The asset class shows continuing market maturity as cedents explore a range of risk transfer alternatives
Cat bond issuance activity fell roughly 25% in 2015, according to a recent PCS report.
The total issuance in 2015 was $6bn – significantly less than the $7.8bn reached in 2014.
The Market Growth and Original Risk: PCS FY 2015 Catastrophe Bond Report outlined the lack of large transactions as a key driver in the decline, highlighting: “In 2014, nearly $1bn in limit came from the Kilimanjaro series, with Sanders Re adding $750m through one transaction.”
The report also proposed that “an ongoing rise in collateralised reinsurance coupled with an upsurge in industry loss warranty (ILW)” indicated a continued commitment to ILS.
This view is shared with specialist insurance investment manager Twelve Capital.
Twelve Capital head of catastrophe bonds Roman Muraviev said: “We agree with PCS that it makes sense to consider a broader setting when investigating growth patterns across the ILS asset class, rather than just focusing on measures such as the quantum of cat bond issuances per annum.

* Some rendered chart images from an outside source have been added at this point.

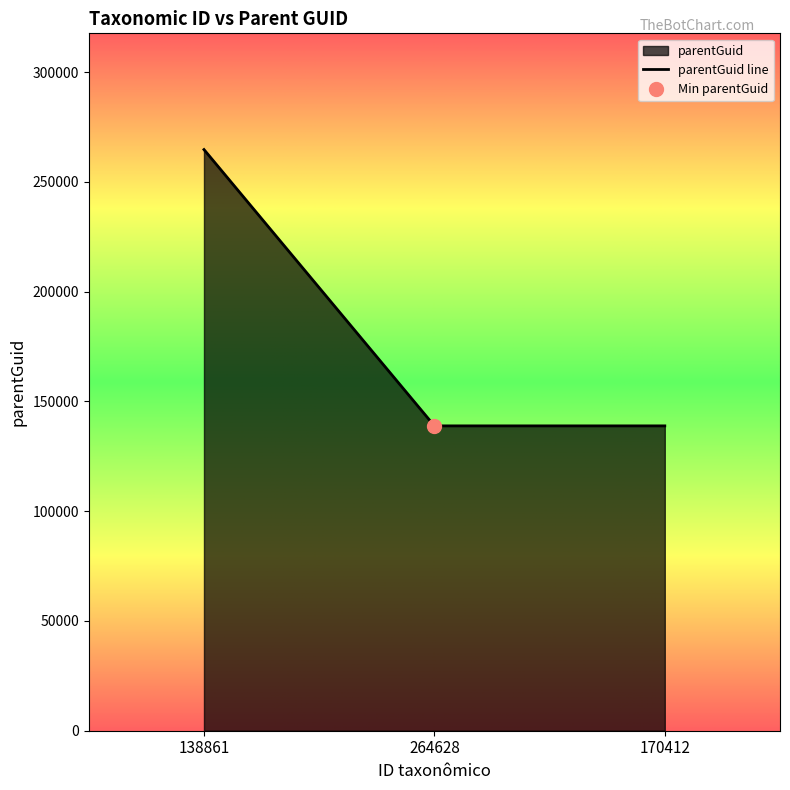

The chart shows a value of 138861 at 264628. True or false?

True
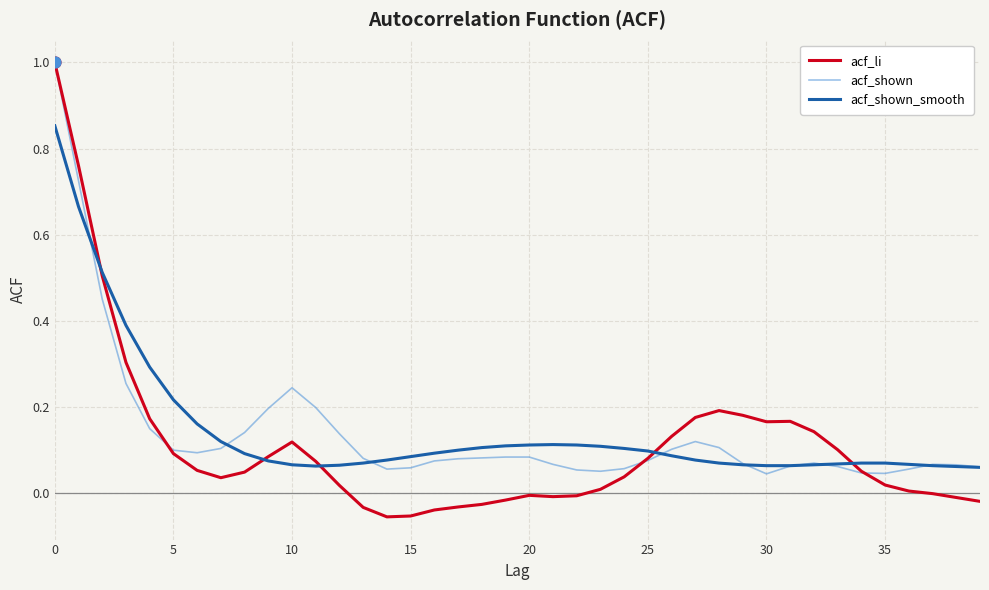

What are all the series names shown in the legend?

acf_li, acf_shown, acf_shown_smooth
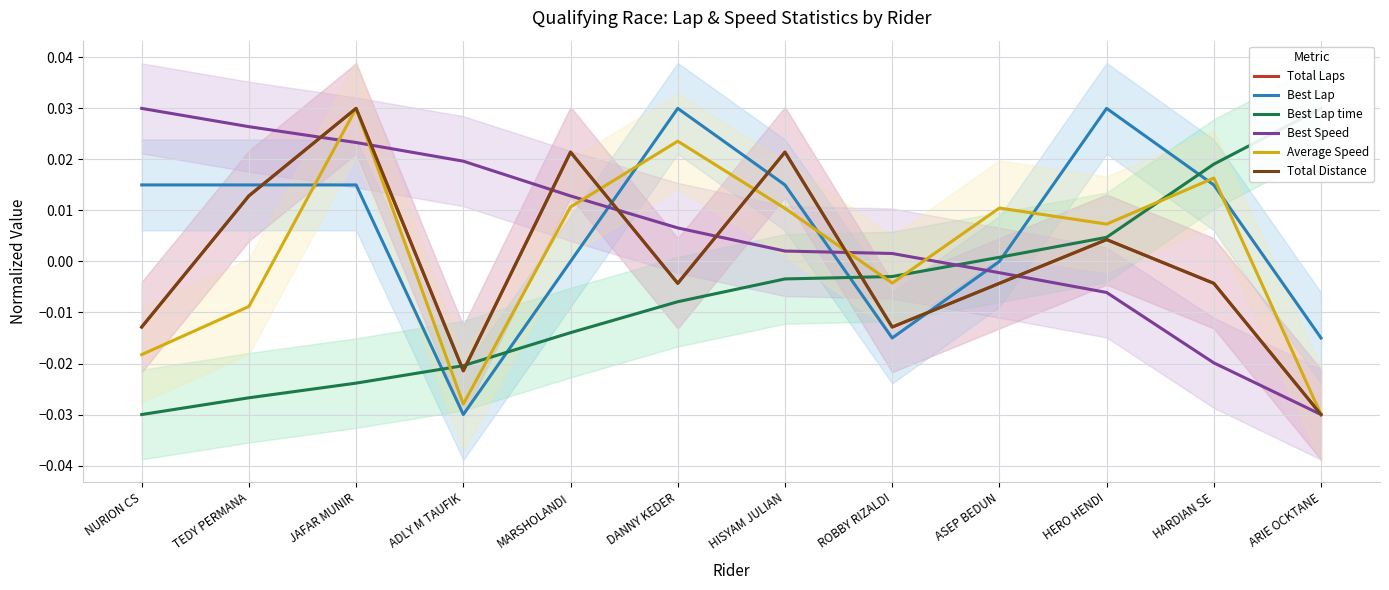

At which category does the chart reach its minimum across all series?

ARIE OCKTANE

“Specifically, when considering the number or type of market participants, improvements around the sophistication of trigger frameworks and models and, lastly, overall transactional ILS volume in both cat bond and private ILS format, we are of the view that the space is in a period of solid growth.”
Muraviev added that he predicted further expansion for the asset class: “We anticipate that the space will continue growing, with innovation into new risk categories, transactional structures and protection buyers being a key driving force behind this.”